Glutamine is a white powder with a slightly sweet taste that dissolves in water. You can take a total of about 12 grams per day split up between meals. That means you’d take 2 to 4 grams between breakfast and lunch, 2 to 4 between lunch and dinner and 2 to 4 before bed. Try to have it about 30 or 40 minutes away from eating. This can be a long term thing – I’d say you could be on it for 6 months to a year, or more depending on your situation. Try it for a month and see how you feel. Stop taking it and see how you feel. Most of the time it’s going to be subtle, though – you may not notice that you feel immediately better upon ingesting it, although some people do. Over time, though, you may not get the same symptoms after eating certain foods that you used to, and you may feel better overall.
After taking tests with your nutritionist, holistic MD or naturopath that allow you to see which nutrients your specific body is low in, you will want to supplement with those. That could be anything from vitamin B6 to magnesium to vitamin D.
Vitamin D is definitely worth mentioning here, since so many people are deficient in it (perhaps almost 90% of us!). It’s a buzz word in the nutrition and health world right now, and for good reason.
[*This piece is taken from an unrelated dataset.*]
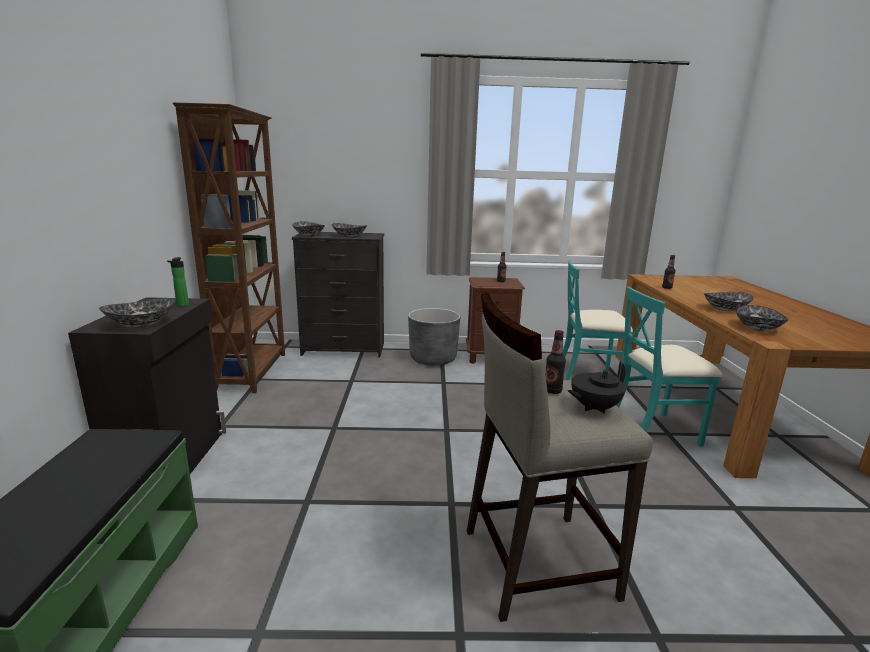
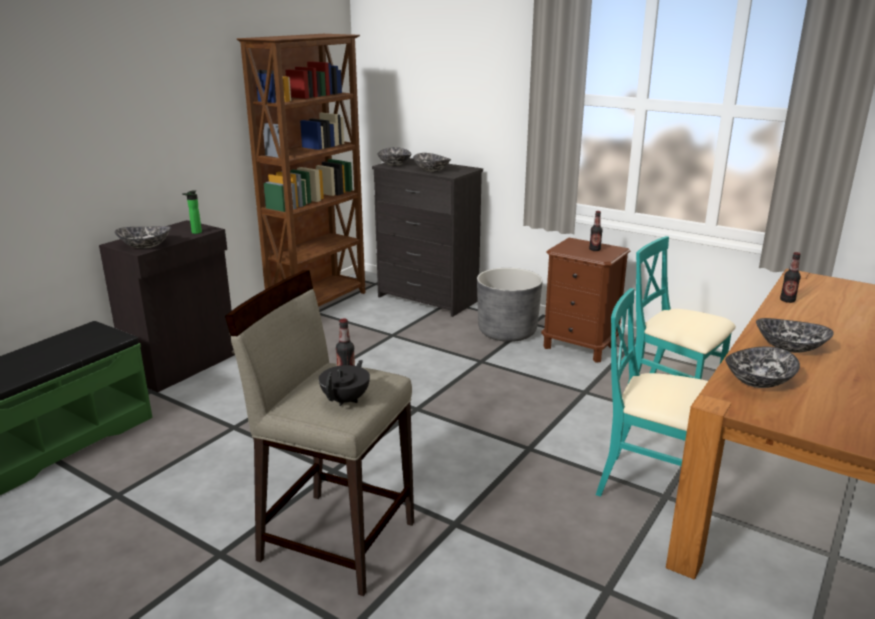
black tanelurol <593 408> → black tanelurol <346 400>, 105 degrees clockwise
Vitamin D has so much to do with bone health, heart health, immune function and brain vitality that if you’re low in it, a lot can go wrong.
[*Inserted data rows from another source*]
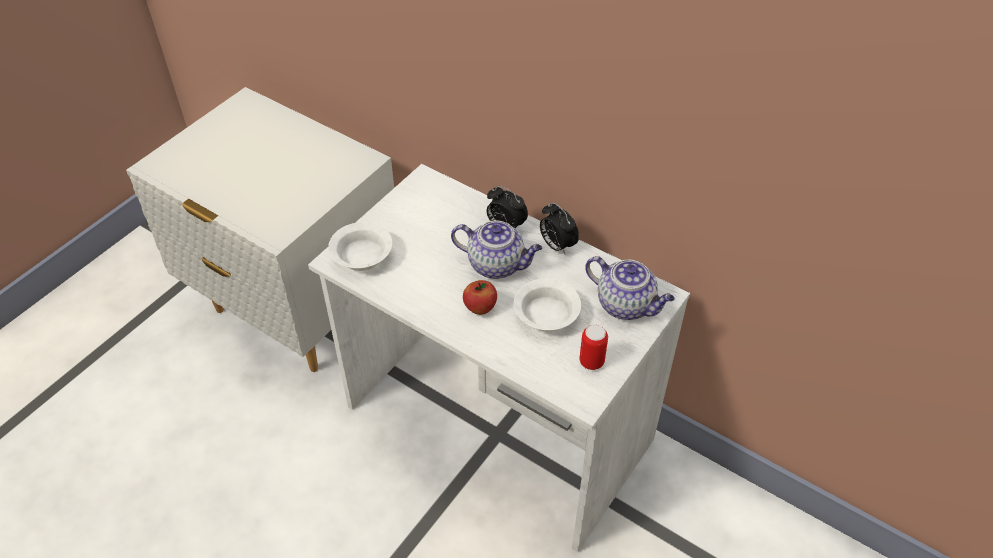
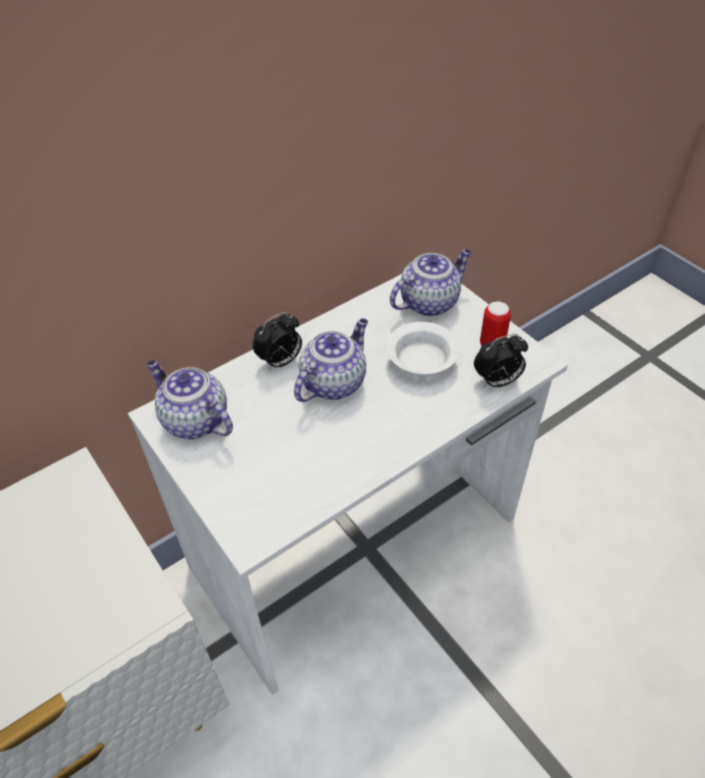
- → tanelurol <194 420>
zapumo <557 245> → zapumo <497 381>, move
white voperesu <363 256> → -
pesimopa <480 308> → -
Because we’re all wearing SPF like it’s a piece of clothing, we’re not being exposed to the sun, and thus we’re not producing much vitamin D on our own. We’re certainly not eating much cod liver oil, mackerel or sardines, either, which are some of the main food sources of it. And by the way, vitamin D that’s added to milk is NOT the kind that is easily absorbed by us – it’s D2, not D3 – so it’s not doing us much good. It can actually even be toxic…
Here’s a great article by a trusted source on vitamin D. I think his suggestion to take 5,000 IU per day of vitamin D is a little high, though; 2,000 or even 1,000 IU per day is enough, as more than that can tax people’s bodies. Get your levels tested (I can do that for you for about $60 through DirectLabs) to see where you’re at. You want to be over 60 mg/dL, regardless of what your conventional doc says is good. Their standards of healthy blood lab results are often lower than optimal levels.
If you do end up buying a vitamin D supplement, make sure it’s D3, and make sure it doesn’t have any weird ingredients in it. Here’s a good one. Since this product is a 5,000 IU dose, you don’t need to take it every day. Instead, take it every other day or only on weekdays. Have your levels rechecked after about 3 months to see where you’re at.
So there you have it. Those are the supplements I most often suggest for people. I strongly believe our diet is capable of providing very nicely for us, especially if we vary our diet, eat organic and properly raised foods, and get out in the sun as often as we can (within reason, you bronzy sun worshipers…).
Let us know your experiences with supplements. Have you had any miraculous turn-arounds with certain products? Any words of wisdom for your fellow readers?